WHAT THE TASK REQUIRES
Recast the lines below as a JSON list of strings, one string per line, leaving out any blank lines. Begin at the line that contains "common name: penselskimmel" and stop after the line that contains "scientific name: Placynthiella icmalea".

(Records from a collection)
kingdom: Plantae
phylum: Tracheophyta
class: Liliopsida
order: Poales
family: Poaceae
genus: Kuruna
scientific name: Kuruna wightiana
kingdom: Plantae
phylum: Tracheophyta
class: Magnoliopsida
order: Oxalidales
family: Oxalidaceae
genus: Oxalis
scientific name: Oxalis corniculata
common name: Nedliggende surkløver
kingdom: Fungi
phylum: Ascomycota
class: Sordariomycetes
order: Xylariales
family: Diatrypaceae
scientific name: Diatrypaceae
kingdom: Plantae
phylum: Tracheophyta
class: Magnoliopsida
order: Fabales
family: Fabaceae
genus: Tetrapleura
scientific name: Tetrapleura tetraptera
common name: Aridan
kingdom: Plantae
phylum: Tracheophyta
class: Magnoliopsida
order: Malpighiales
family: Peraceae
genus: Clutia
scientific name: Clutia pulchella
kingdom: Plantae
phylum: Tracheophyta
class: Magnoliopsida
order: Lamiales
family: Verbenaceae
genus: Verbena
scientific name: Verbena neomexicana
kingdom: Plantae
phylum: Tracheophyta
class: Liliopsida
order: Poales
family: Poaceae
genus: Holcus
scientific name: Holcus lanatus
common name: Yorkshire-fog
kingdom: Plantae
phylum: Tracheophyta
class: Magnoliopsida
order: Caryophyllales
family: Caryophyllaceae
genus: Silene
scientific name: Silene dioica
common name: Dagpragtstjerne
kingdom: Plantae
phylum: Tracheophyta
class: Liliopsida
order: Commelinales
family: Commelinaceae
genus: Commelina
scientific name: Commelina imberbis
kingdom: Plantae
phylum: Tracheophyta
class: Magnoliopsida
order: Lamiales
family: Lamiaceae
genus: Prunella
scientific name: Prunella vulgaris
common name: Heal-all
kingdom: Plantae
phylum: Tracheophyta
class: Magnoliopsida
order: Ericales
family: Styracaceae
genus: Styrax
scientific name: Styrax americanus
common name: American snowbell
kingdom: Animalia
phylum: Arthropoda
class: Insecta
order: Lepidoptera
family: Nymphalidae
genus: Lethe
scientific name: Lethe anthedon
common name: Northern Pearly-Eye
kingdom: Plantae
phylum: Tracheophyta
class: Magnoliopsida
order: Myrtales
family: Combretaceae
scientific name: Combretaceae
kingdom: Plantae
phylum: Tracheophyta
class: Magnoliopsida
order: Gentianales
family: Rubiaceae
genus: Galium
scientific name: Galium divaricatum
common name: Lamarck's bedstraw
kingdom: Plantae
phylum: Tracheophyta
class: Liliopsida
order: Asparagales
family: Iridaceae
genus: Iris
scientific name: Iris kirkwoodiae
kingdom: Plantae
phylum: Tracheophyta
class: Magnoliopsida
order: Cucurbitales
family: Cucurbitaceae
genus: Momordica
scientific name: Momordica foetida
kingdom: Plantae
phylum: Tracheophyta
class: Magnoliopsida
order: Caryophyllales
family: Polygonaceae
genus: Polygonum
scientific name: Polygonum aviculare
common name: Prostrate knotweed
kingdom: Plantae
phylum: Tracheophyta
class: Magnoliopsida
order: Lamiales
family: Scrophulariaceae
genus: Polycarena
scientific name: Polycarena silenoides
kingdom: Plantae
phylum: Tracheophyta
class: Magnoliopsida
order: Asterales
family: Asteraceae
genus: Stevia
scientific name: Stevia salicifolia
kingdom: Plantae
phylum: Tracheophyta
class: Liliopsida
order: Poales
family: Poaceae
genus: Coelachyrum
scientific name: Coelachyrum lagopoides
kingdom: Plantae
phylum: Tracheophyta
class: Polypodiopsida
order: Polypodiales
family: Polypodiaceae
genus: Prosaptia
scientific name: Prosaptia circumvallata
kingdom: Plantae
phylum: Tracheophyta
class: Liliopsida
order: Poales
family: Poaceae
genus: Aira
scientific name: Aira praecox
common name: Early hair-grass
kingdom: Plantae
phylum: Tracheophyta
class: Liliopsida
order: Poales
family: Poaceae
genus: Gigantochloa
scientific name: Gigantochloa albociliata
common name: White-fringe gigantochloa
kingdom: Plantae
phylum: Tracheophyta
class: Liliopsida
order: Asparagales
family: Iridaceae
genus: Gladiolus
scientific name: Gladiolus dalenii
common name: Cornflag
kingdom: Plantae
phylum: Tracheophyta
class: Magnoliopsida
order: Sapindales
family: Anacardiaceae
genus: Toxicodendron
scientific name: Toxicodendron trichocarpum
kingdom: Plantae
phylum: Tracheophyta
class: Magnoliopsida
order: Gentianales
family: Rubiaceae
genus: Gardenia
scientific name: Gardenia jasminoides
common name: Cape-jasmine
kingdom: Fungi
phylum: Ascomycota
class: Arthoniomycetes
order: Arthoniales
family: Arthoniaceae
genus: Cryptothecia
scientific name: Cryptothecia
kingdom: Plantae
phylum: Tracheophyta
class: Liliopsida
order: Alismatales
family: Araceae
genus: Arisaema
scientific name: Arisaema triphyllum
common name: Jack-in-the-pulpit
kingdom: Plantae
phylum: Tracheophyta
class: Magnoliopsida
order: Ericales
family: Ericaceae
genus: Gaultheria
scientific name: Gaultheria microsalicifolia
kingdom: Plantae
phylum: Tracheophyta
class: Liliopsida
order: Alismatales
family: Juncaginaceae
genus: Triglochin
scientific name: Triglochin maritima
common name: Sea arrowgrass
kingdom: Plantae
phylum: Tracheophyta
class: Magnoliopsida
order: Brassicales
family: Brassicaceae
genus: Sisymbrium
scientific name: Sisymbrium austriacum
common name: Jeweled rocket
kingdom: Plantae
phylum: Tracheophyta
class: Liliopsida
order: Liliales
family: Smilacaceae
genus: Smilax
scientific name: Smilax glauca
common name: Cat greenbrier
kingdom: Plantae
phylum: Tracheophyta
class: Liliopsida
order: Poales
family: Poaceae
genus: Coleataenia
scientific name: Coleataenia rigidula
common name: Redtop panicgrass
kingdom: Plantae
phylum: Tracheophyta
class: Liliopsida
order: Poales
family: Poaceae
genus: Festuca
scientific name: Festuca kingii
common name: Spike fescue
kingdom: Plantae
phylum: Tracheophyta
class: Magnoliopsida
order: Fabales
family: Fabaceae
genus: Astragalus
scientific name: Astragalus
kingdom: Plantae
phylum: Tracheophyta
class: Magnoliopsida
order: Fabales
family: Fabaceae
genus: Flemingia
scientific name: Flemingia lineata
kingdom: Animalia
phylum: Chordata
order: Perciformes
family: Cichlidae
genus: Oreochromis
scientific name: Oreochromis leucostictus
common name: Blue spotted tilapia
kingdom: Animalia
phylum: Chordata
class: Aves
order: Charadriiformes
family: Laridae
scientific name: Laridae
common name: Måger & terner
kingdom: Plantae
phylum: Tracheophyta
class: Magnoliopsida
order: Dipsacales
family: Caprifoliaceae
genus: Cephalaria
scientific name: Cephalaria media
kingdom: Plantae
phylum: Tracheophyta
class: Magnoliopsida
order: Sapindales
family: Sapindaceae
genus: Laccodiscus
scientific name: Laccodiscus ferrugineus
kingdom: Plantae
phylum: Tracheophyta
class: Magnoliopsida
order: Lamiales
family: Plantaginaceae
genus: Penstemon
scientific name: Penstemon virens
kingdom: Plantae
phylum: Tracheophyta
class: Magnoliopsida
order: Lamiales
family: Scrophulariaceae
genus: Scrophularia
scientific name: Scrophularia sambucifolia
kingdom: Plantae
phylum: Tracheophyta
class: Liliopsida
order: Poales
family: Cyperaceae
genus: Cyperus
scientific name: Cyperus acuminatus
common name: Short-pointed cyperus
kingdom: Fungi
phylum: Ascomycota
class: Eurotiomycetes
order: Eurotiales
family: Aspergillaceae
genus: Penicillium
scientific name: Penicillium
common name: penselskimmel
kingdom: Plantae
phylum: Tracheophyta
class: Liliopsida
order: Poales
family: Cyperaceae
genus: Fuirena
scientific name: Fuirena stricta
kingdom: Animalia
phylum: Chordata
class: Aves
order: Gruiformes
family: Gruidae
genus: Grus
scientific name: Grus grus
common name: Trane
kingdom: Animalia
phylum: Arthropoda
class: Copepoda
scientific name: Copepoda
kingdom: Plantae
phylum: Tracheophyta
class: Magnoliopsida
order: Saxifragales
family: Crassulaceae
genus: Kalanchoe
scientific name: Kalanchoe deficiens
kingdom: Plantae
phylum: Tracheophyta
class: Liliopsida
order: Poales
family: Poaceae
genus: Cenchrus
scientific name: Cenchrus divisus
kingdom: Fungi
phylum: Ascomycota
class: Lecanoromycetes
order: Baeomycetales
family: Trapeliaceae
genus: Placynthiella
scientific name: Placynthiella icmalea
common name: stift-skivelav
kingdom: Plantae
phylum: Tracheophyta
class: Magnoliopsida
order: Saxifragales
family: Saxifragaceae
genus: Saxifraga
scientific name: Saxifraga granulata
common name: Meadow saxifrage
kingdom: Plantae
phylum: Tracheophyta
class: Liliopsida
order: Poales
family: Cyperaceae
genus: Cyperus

THE SOLUTION
[
  "common name: penselskimmel",
  "kingdom: Plantae",
  "phylum: Tracheophyta",
  "class: Liliopsida",
  "order: Poales",
  "family: Cyperaceae",
  "genus: Fuirena",
  "scientific name: Fuirena stricta",
  "kingdom: Animalia",
  "phylum: Chordata",
  "class: Aves",
  "order: Gruiformes",
  "family: Gruidae",
  "genus: Grus",
  "scientific name: Grus grus",
  "common name: Trane",
  "kingdom: Animalia",
  "phylum: Arthropoda",
  "class: Copepoda",
  "scientific name: Copepoda",
  "kingdom: Plantae",
  "phylum: Tracheophyta",
  "class: Magnoliopsida",
  "order: Saxifragales",
  "family: Crassulaceae",
  "genus: Kalanchoe",
  "scientific name: Kalanchoe deficiens",
  "kingdom: Plantae",
  "phylum: Tracheophyta",
  "class: Liliopsida",
  "order: Poales",
  "family: Poaceae",
  "genus: Cenchrus",
  "scientific name: Cenchrus divisus",
  "kingdom: Fungi",
  "phylum: Ascomycota",
  "class: Lecanoromycetes",
  "order: Baeomycetales",
  "family: Trapeliaceae",
  "genus: Placynthiella",
  "scientific name: Placynthiella icmalea"
]